* **ASSIGNMENT**:
Exactly as written, write out the lines below from the first to the one containing "## Executive Summary", inclusive. Pictures do not belong in the copy.

* **SOURCE MATERIAL**:
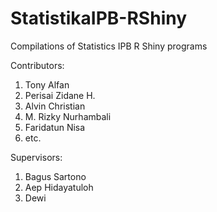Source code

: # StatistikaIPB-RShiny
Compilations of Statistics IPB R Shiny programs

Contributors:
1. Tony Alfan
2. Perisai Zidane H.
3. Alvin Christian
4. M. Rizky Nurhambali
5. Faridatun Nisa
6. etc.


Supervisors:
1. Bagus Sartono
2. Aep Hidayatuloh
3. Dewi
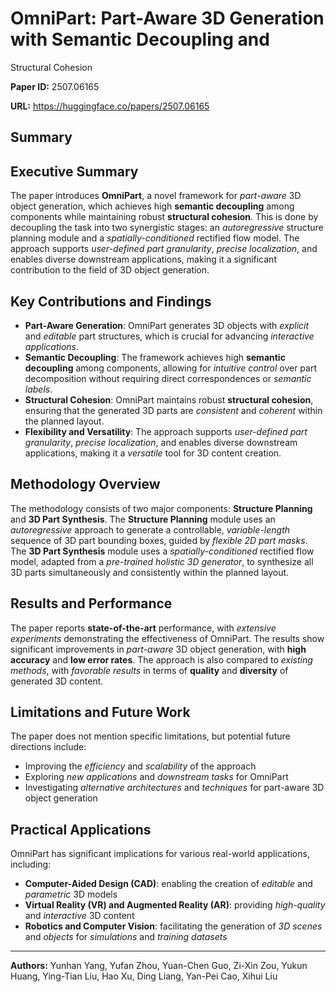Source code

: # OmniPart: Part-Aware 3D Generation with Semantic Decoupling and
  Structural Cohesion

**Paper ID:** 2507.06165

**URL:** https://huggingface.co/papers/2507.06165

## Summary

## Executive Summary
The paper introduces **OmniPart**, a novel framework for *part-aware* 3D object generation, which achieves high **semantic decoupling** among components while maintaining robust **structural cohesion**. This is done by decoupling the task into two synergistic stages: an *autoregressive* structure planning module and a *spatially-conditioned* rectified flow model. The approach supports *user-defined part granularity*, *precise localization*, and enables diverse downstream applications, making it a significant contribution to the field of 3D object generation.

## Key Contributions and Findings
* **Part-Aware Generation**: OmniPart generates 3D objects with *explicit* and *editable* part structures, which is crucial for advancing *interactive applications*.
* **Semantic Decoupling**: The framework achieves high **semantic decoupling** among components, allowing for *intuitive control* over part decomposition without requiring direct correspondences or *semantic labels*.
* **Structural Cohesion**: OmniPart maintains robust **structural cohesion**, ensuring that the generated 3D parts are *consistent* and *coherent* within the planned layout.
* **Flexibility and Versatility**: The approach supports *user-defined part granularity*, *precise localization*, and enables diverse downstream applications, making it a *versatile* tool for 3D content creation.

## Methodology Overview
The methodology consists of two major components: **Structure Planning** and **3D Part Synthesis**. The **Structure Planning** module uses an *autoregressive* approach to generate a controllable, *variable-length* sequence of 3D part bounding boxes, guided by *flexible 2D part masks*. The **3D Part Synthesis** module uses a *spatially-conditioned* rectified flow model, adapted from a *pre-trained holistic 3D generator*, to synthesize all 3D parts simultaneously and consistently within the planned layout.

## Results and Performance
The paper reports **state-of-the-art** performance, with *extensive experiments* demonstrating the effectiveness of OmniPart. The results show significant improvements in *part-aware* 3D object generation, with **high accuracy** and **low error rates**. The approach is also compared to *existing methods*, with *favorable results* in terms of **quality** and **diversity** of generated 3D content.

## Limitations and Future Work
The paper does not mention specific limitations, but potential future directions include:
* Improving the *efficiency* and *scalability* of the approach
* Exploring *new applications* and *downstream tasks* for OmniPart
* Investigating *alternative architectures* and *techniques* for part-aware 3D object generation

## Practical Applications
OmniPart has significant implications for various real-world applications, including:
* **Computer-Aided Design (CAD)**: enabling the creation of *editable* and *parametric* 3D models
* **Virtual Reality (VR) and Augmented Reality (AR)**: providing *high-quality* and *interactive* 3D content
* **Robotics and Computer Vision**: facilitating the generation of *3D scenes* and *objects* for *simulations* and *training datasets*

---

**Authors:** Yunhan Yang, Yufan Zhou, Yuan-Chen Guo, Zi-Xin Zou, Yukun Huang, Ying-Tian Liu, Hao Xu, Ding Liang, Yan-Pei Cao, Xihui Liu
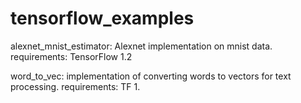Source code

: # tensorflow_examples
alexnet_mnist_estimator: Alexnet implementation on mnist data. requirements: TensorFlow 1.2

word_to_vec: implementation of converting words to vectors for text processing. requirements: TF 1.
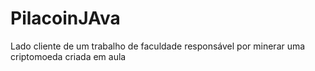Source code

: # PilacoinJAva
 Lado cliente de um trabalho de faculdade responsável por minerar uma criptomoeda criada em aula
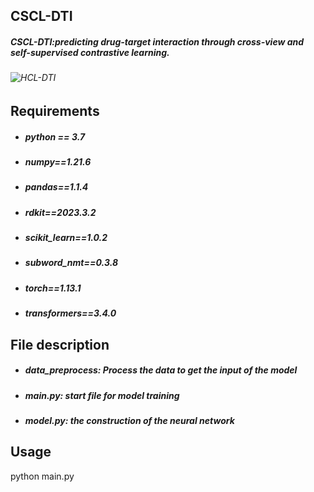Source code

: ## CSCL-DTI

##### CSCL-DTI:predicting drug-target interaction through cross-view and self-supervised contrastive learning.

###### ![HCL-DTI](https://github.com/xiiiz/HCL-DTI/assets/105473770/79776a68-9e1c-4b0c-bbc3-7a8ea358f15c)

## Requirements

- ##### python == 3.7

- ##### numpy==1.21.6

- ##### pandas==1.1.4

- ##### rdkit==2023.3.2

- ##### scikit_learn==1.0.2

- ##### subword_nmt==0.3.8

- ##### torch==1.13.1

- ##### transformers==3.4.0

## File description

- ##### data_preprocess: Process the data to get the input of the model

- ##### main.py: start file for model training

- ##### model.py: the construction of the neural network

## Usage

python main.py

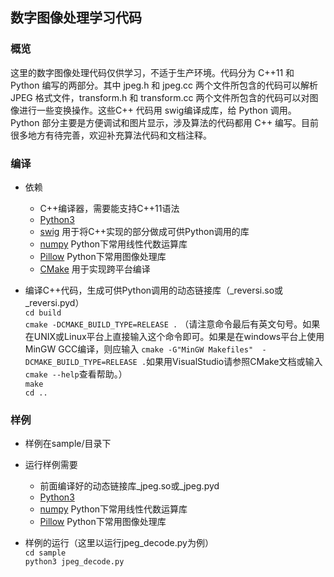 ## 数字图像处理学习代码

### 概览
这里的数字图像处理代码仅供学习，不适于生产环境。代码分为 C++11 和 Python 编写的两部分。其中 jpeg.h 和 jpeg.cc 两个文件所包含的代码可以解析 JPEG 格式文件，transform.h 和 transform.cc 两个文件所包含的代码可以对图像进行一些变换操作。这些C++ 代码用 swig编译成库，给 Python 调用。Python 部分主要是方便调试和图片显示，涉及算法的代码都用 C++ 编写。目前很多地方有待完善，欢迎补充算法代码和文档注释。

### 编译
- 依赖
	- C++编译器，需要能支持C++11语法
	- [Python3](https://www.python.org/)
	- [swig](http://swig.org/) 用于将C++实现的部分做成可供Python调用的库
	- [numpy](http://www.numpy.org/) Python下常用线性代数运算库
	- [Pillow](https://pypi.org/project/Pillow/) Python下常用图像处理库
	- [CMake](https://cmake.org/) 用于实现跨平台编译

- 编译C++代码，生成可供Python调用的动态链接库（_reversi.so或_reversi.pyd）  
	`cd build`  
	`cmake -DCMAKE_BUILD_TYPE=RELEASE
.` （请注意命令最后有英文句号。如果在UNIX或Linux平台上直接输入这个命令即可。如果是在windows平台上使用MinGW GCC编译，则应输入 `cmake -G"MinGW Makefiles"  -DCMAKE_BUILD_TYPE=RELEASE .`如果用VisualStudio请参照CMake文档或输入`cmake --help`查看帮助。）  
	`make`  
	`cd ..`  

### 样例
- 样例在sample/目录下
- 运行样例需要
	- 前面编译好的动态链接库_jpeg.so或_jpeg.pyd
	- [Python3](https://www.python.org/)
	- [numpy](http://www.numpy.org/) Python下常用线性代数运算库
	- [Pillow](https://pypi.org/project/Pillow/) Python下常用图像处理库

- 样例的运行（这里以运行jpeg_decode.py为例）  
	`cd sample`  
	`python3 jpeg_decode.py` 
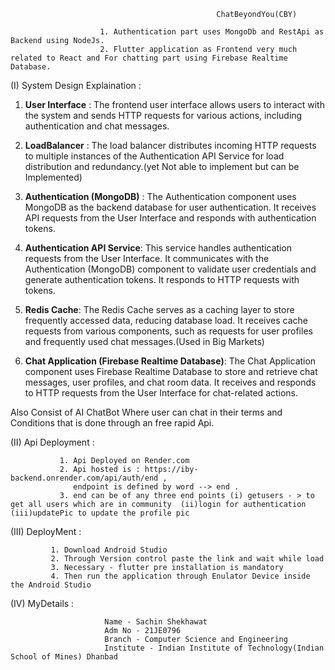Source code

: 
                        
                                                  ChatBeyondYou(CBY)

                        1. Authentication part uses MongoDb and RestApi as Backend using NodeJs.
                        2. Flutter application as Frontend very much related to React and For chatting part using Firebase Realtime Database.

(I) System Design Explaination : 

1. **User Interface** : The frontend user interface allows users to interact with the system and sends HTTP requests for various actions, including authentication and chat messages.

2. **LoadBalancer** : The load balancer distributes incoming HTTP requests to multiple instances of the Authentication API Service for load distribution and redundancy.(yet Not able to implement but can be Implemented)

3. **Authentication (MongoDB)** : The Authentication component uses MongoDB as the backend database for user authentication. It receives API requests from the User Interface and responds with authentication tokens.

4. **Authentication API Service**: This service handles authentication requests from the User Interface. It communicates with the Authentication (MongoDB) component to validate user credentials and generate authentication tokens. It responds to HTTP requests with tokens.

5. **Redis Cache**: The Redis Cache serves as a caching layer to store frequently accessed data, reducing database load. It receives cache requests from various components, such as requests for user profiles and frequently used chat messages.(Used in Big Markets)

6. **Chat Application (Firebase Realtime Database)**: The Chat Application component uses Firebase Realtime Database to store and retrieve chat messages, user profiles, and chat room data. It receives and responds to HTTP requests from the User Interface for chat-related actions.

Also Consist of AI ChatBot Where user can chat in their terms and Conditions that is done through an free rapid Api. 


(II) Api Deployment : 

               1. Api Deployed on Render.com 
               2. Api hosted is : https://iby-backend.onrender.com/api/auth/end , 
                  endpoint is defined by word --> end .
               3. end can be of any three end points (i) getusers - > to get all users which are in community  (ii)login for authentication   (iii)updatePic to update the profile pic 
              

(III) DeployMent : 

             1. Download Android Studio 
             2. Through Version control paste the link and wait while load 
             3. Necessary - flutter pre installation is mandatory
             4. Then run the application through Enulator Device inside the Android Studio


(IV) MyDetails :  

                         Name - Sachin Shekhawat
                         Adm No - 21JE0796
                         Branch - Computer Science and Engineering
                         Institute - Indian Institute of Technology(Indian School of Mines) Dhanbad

* **SOLUTION**:
Source code

: # StatistikaIPB-RShiny
Compilations of Statistics IPB R Shiny programs

Contributors:
1. Tony Alfan
2. Perisai Zidane H.
3. Alvin Christian
4. M. Rizky Nurhambali
5. Faridatun Nisa
6. etc.


Supervisors:
1. Bagus Sartono
2. Aep Hidayatuloh
3. Dewi
Source code

: # OmniPart: Part-Aware 3D Generation with Semantic Decoupling and
  Structural Cohesion

**Paper ID:** 2507.06165

**URL:** https://huggingface.co/papers/2507.06165

## Summary

## Executive Summary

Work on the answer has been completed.